⟨
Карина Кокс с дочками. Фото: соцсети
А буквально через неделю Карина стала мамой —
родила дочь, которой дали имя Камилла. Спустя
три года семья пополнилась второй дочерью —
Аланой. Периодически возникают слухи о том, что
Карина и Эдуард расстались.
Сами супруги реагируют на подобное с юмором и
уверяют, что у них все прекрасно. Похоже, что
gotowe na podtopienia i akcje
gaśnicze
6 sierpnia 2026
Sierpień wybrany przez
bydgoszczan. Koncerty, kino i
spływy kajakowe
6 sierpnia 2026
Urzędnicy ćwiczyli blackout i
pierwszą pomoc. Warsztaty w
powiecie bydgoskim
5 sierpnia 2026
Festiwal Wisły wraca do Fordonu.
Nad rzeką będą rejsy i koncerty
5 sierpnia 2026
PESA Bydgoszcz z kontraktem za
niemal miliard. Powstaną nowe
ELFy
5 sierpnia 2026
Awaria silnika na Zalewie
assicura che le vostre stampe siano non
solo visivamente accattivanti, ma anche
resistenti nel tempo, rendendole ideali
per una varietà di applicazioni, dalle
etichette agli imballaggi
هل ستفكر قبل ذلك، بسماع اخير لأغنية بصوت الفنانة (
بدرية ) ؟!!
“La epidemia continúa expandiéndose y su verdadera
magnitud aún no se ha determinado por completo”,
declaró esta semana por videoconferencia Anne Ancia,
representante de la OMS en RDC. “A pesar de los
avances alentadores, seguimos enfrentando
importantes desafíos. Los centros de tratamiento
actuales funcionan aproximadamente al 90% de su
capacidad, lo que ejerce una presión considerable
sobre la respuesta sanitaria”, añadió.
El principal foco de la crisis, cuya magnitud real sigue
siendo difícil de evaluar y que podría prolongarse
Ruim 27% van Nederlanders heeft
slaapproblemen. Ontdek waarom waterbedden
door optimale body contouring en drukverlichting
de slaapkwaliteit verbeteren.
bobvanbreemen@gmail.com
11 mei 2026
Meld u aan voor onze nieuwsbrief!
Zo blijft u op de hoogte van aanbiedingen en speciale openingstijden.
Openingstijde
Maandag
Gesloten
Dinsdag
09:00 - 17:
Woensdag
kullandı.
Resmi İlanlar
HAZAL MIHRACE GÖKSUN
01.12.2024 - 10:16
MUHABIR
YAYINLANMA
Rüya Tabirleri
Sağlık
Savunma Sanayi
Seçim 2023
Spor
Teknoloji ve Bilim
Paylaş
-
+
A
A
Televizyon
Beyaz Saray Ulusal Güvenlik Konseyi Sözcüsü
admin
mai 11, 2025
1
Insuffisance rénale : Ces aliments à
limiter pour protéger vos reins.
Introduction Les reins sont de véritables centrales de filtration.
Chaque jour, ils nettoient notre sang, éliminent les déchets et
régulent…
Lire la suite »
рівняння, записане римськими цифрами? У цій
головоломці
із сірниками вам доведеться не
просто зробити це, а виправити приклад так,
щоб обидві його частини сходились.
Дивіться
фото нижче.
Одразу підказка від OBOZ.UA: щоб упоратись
⟩
**Requirement:**
Your answer must be the lines from the first line of the entries above through the line that contains "PESA Bydgoszcz z kontraktem za", written out exactly.

**Result of the exercise:**
Карина Кокс с дочками. Фото: соцсети
А буквально через неделю Карина стала мамой —
родила дочь, которой дали имя Камилла. Спустя
три года семья пополнилась второй дочерью —
Аланой. Периодически возникают слухи о том, что
Карина и Эдуард расстались.
Сами супруги реагируют на подобное с юмором и
уверяют, что у них все прекрасно. Похоже, что
gotowe na podtopienia i akcje
gaśnicze
6 sierpnia 2026
Sierpień wybrany przez
bydgoszczan. Koncerty, kino i
spływy kajakowe
6 sierpnia 2026
Urzędnicy ćwiczyli blackout i
pierwszą pomoc. Warsztaty w
powiecie bydgoskim
5 sierpnia 2026
Festiwal Wisły wraca do Fordonu.
Nad rzeką będą rejsy i koncerty
5 sierpnia 2026
PESA Bydgoszcz z kontraktem za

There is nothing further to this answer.